03 March 2023, 05:00 WIB

Sabotase Pemilu


Mediaindonesia.com|Editorial MI

img

JAGAT kepemiluan dibuat kaget oleh putusan Pengadilan Negeri Jakarta Pusat, kemarin. Majelis hakim yang diketuai T Oyong dengan hakim anggota H Bakri dan Dominggus Silaban mengabulkan gugatan perdata yang diajukan Partai Rakyat Adil dan Makmur (Prima).

Dalam putusannya, majelis hakim memerintahkan KPU RI selaku tergugat untuk tidak melaksanakan sisa tahapan Pemilu 2024, kemudian melaksanakan tahapan pemilu dari awal selama kurang lebih 2 tahun, 4 bulan, dan 7 hari. Konsekuensinya, pelaksanaan pemungutan suara pemilu mundur ke Juli 2025.

Saking mengagetkannya, bagi orang yang paham tata cara penyelesaian sengketa pemilu, kabar putusan itu membuat sempat terdiam. Otak perlu beberapa detik untuk mencerna.

Itu bukan karena peliknya perkara, tetapi lantaran sulit percaya pengadilan negeri bisa sampai memutuskan perkara pemilu. Apalagi menimbulkan konsekuensi jadwal pemilu mundur ke tahun berikutnya.

Menurut Undang-Undang Nomor 7 Tahun 2017 tentang Pemilu Pasal 469 ayat (2), apabila penyelesaian sengketa proses pemilu oleh Bawaslu tidak diterima oleh para pihak, para pihak dapat mengajukan upaya hukum kepada pengadilan tata usaha negara (PTUN). Jadi, yang diberi kewenangan PTUN, bukan pengadilan negeri.

Bila ditarik ke payung hukum yang lebih tinggi, putusan PN Jakarta Pusat tersebut juga melanggar konstitusi. Pasal 22E ayat (1) UUD 1945 menyatakan pemilihan umum dilaksanakan secara langsung, umum, bebas, rahasia, jujur, dan adil setiap lima tahun sekali. Pemilu terakhir pada 2019, maka penyelenggaraan selanjutnya harus dilaksanakan pada 2024.

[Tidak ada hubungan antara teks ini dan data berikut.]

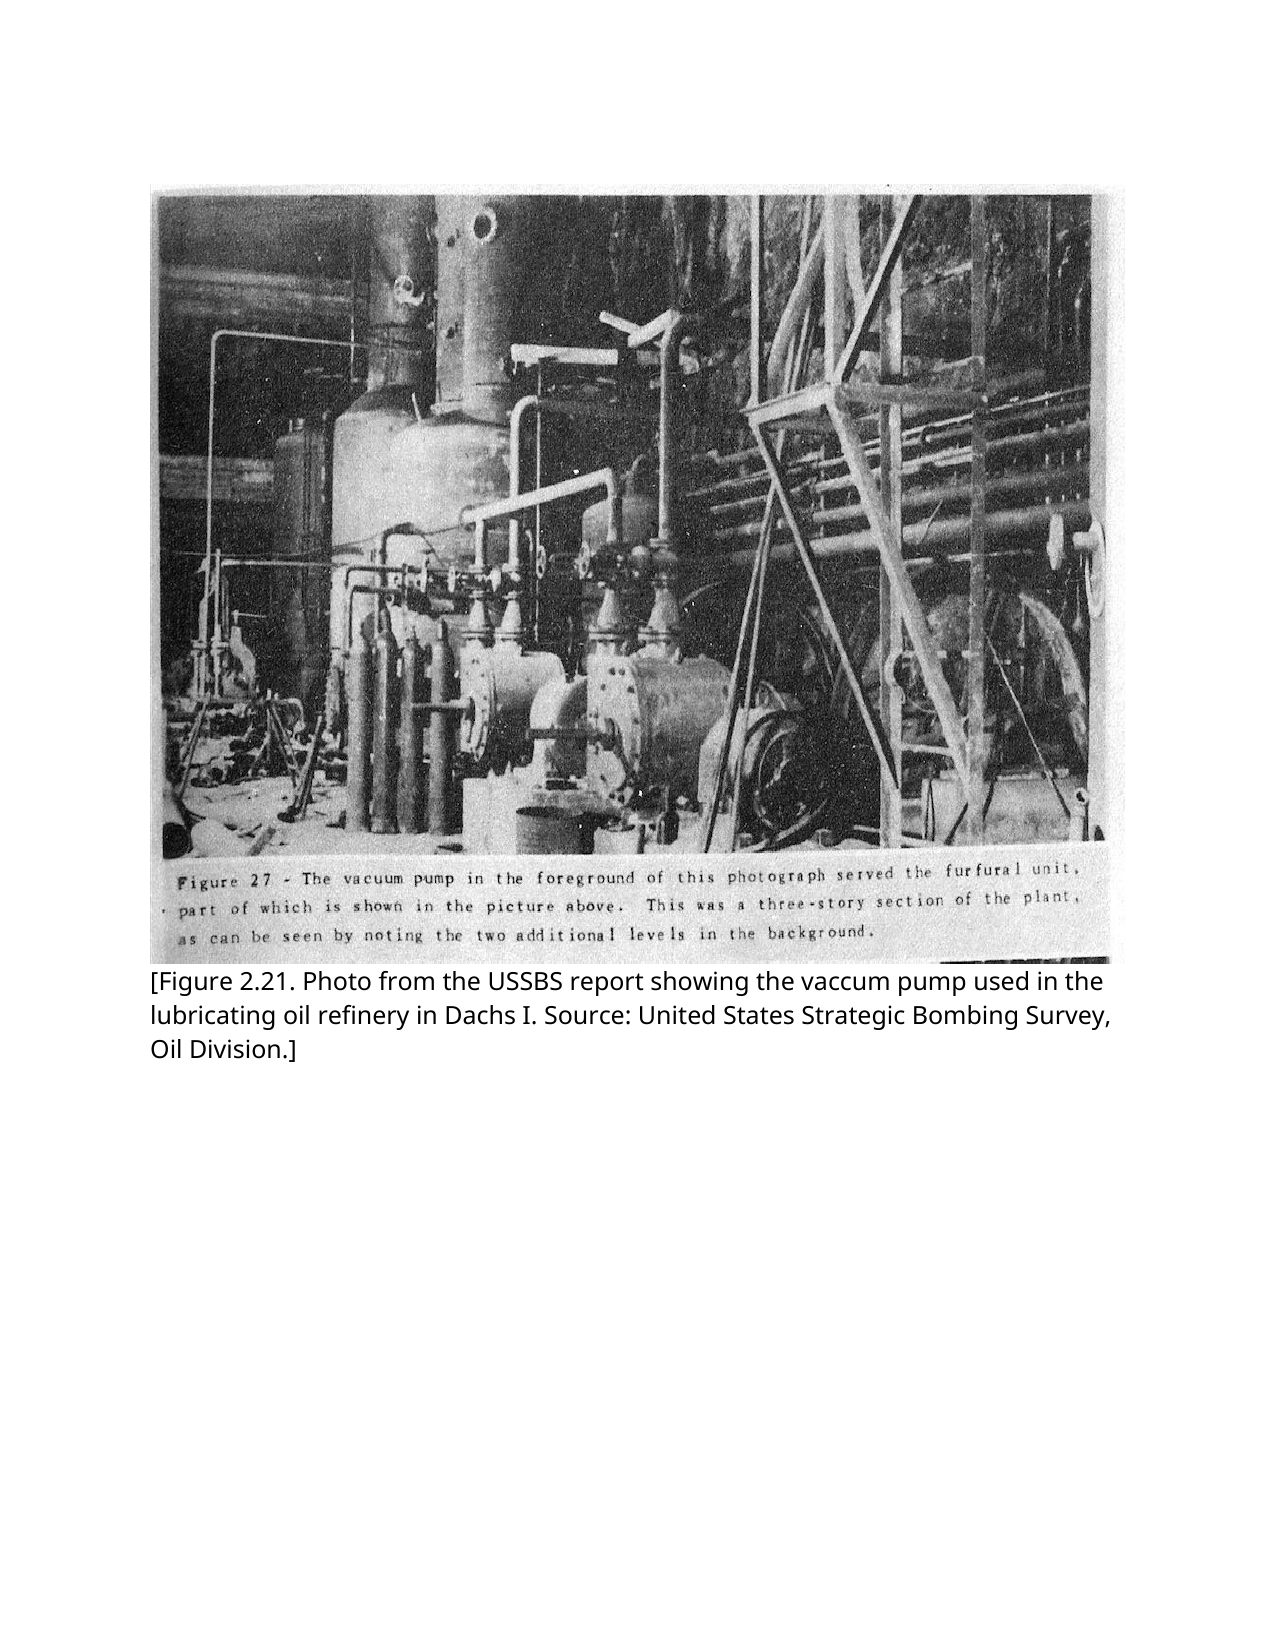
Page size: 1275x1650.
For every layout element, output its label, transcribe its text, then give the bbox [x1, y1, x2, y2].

Para hakim yang memutus perkara Partai Prima ini jelas tidak menyadari betapa peliknya proses penentuan tanggal pemungutan suara di 2024 untuk pemilihan presiden, wakil presiden, anggota legislatif, dan anggota DPD, yang kemudian dilanjutkan dengan pilkada di tahun yang sama.

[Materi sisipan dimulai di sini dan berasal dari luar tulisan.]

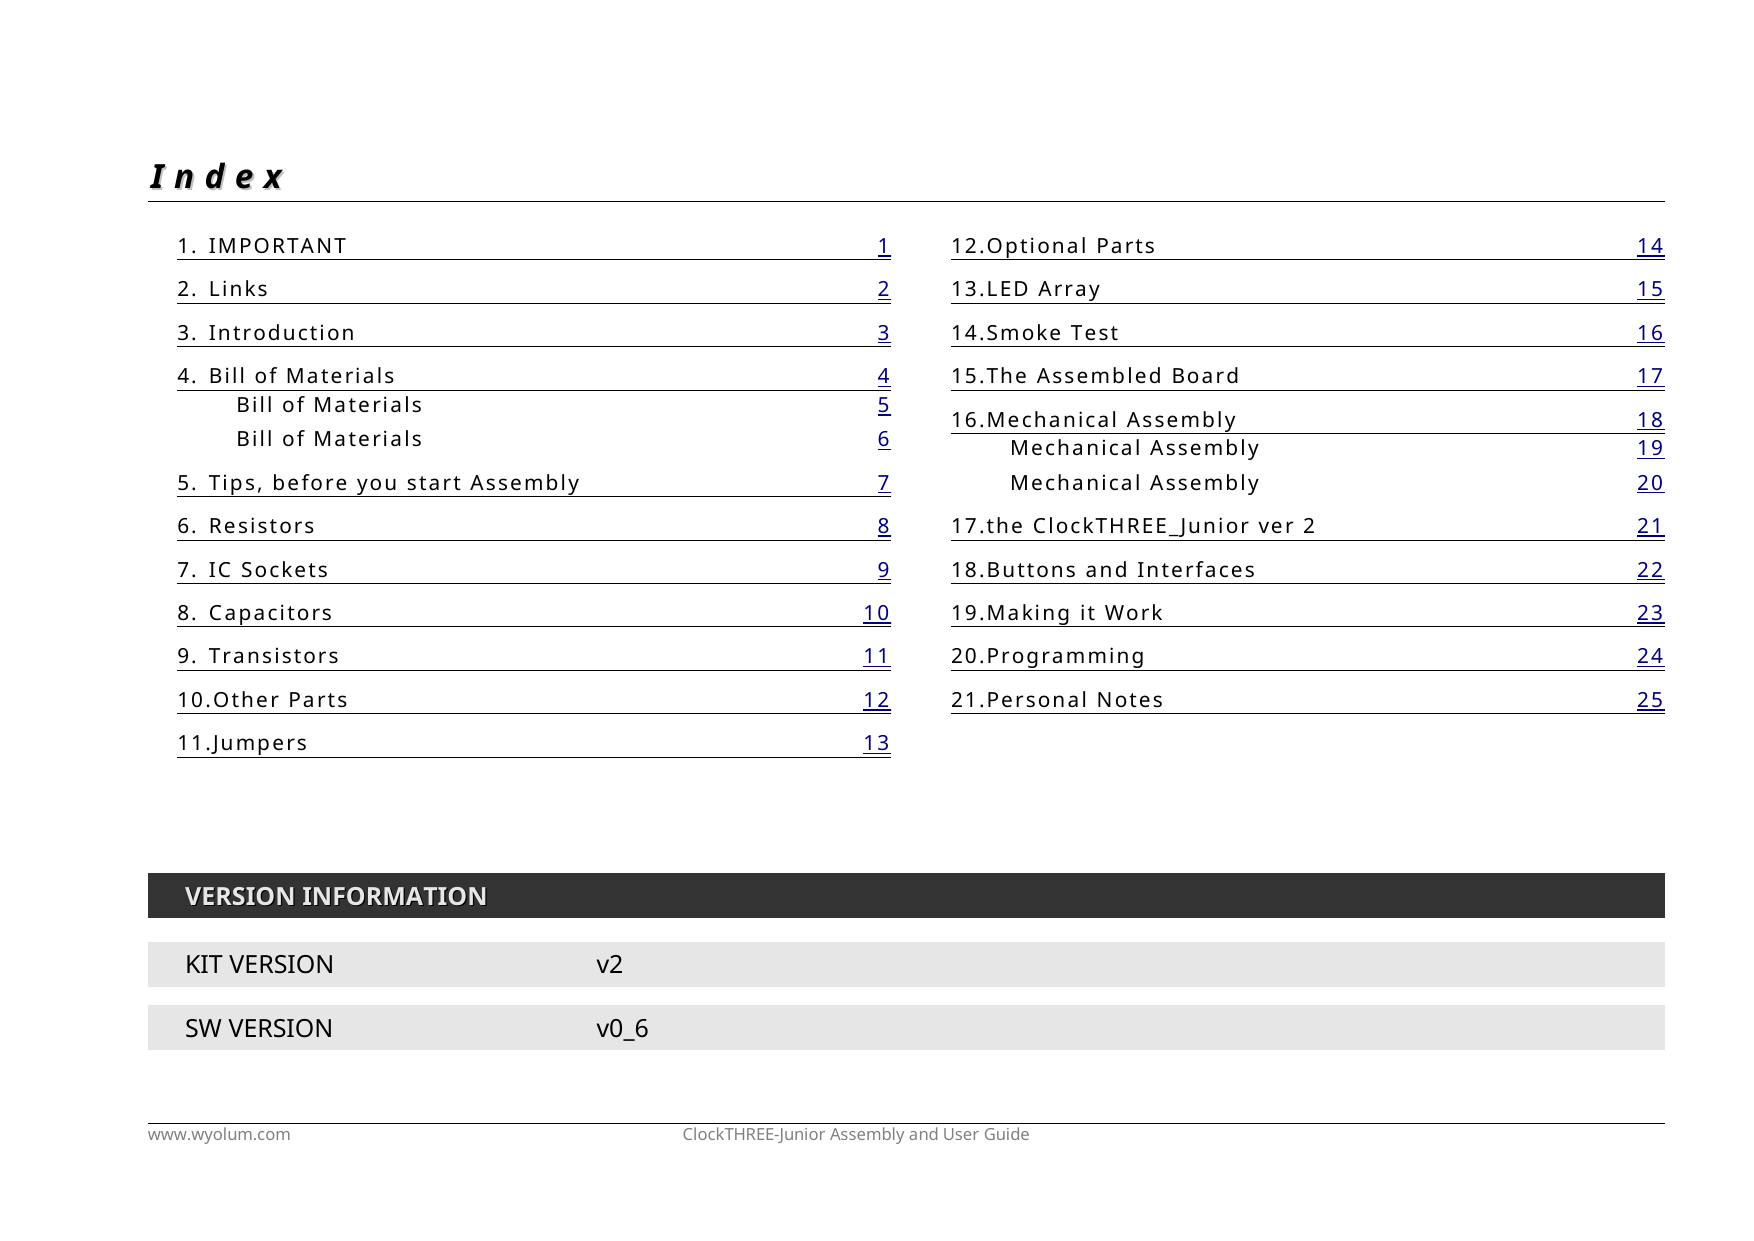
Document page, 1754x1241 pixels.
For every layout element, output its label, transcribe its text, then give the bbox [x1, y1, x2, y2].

table_cell [179, 918, 591, 942]
list Making it Work 23 [951, 598, 1665, 626]
list Personal Notes 25 [951, 685, 1665, 713]
text Mechanical Assembly 19 [1010, 434, 1665, 462]
list IMPORTANT 1 [177, 231, 891, 259]
list Optional Parts 14 [951, 231, 1665, 259]
table_cell [591, 1050, 1665, 1068]
list Tips, before you start Assembly 7 [177, 468, 891, 496]
list Mechanical Assembly 18 [951, 404, 1665, 433]
list Transistors 11 [177, 641, 891, 670]
list Bill of Materials 4 [177, 361, 891, 390]
list Links 2 [177, 274, 891, 303]
list Capacitors 10 [177, 598, 891, 626]
list Smoke Test 16 [951, 318, 1665, 346]
table_cell [591, 918, 1665, 942]
table_cell [148, 1005, 179, 1050]
list Resistors 8 [177, 511, 891, 540]
list LED Array 15 [951, 274, 1665, 303]
table_cell [148, 1050, 179, 1068]
table_header [148, 873, 179, 918]
list Jumpers 13 [177, 728, 891, 757]
text Mechanical Assembly 20 [1010, 468, 1665, 496]
table_cell [148, 987, 179, 1005]
table_cell [179, 987, 591, 1005]
table_cell [179, 1050, 591, 1068]
list Buttons and Interfaces 22 [951, 554, 1665, 583]
list Introduction 3 [177, 318, 891, 346]
table_cell KIT VERSION [179, 942, 591, 987]
table_cell [148, 942, 179, 987]
table_cell v2 [591, 942, 1665, 987]
table_cell v0_6 [591, 1005, 1665, 1050]
text Index [148, 149, 1665, 201]
list IC Sockets 9 [177, 554, 891, 583]
list Programming 24 [951, 641, 1665, 670]
list The Assembled Board 17 [951, 361, 1665, 390]
list the ClockTHREE_Junior ver 2 21 [951, 511, 1665, 540]
list Other Parts 12 [177, 685, 891, 713]
table_cell [148, 918, 179, 942]
table_cell [591, 987, 1665, 1005]
table_header VERSION INFORMATION [179, 873, 591, 918]
table_header [591, 873, 1665, 918]
table_cell SW VERSION [179, 1005, 591, 1050]
text Bill of Materials 6 [236, 424, 891, 453]
text Bill of Materials 5 [236, 391, 891, 418]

Mahkamah Konstitusi sampai turut dilibatkan untuk memberikan penafsiran yang pasti tentang keserentakan pemilu yang dimulai pada Pemilu 2024. Semua dilakukan agar pemilu digelar sesuai jadwal yang diamanatkan konstitusi dan UU Pemilu.

Lalu, ujug-ujug hakim Oyong dkk memutuskan tahapan pemilu yang sudah dimulai sejak 14 Juni 2022 harus diulang dari awal. Situ waras?

Partai Prima, ketika dinyatakan tidak lolos verifikasi administrasi, sempat menggugat KPU RI ke Bawaslu. Gugatan itu dikabulkan Bawaslu.

Bersama empat partai lainnya, Prima diberi kesempatan tambahan melengkapi dokumen administrasi untuk menjalani verifikasi ulang. Namun, hasilnya, KPU menyatakan Prima kembali tidak memenuhi syarat.

Bila tidak puas, Prima mestinya menggugat ke PTUN. Entah bagaimana gugatan itu bisa menyasar ke PN Jakpus. Yang lebih mengherankan, gugatan itu diproses lebih lanjut hingga sampai pada terbitnya putusan yang menyabotase Pemilu 2024.

Wajar bila kompetensi para hakim yang menangani perkara itu lantas dipertanyakan. Hakim sampai tidak paham undang-undang apalagi konstitusi, patutkah terus menjabat?

Lebih gila lagi jika ternyata ada unsur kesengajaan hakim menutup mata terhadap peraturan perundangan. Tidak bisa dimungkiri, putusan tersebut seirama dengan kehendak pihak-pihak yang selama ini menginginkan penundaan pemilu.

Walaupun KPU telah menyatakan akan banding, proses kepemiluan kini dilanda ketidakpastian sehingga sangat mudah disusupi kepentingan sepihak. Perkara putusan yang gegabah itu kiranya perlu diusut tuntas dan pihak peradilan secepatnya mengoreksi. Jangan biarkan para penyabot pemilu terpuaskan.